• _Complete the following_:
- A) Name every hero that the forum comments list as motivating figures from the animes.
- B) Carry the forum comments forward with the next part, starting after their final sentence.

• _Supplied passage_:

*** Block opens ***

A couple of tangentially related things I find useful:
[http://www.overcomingbias.com/2014/06/you-cant-handle-the-truth.html Don’t Be “Rationalist”]
[http://www.davidhume.org/search.html?T1=on&T2=on&T3=on&A=on&L=on&ad=on&es=on&E=on&M=on&P=on&N=on&D=on&q=%22be+still+a+man%22 “Be a philosopher; but, amidst all your philosophy, be still a man.”] -David Hume
But why did you retract this? It is honest and coherent!
Watching the animes. Witnessing the struggles and bravery of Goku, Seiya, Naruto, Ichigo and Harry Potter will motivate you to follow in their heroic footsteps.
I was once motivated to show support to a fellow enlister into a PhD program mostly because I had recently read a sentimental StarTrek fanfic. (She got through that first test but soon had to drop it, so on net my action was a loss, leading to waste of time and brain cells on her part, but I had had no way to foresee it.)

*** Block closes ***

Data excerpts:

*** Block opens ***

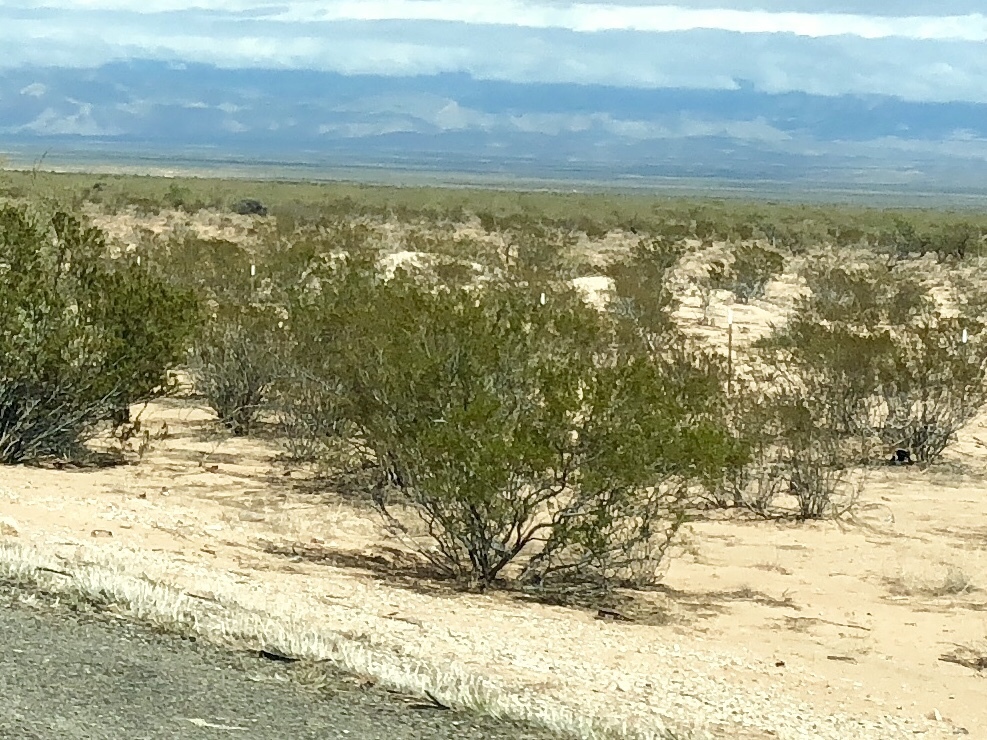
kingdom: Plantae
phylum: Tracheophyta
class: Magnoliopsida
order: Zygophyllales
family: Zygophyllaceae
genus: Larrea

*** Block closes ***

• _List of answers_:
- A) Goku, Seiya, Naruto, Ichigo, Harry Potter

- B)
Why do you believe that this approach is helpful?
Maybe I couldn’t resist posting this suggestion (sorry) because “having something to protect” is such a staple of anime. But—there’s also a good case to be made here.
An analogy is motivational posters. Animes are essentially motivational posters for “having something to protect”, since after all this is often the moral of them. Nonetheless, they have advantages over motivational posters:
Higher budget. They can last hours, have animation instead of a single phrase, etc.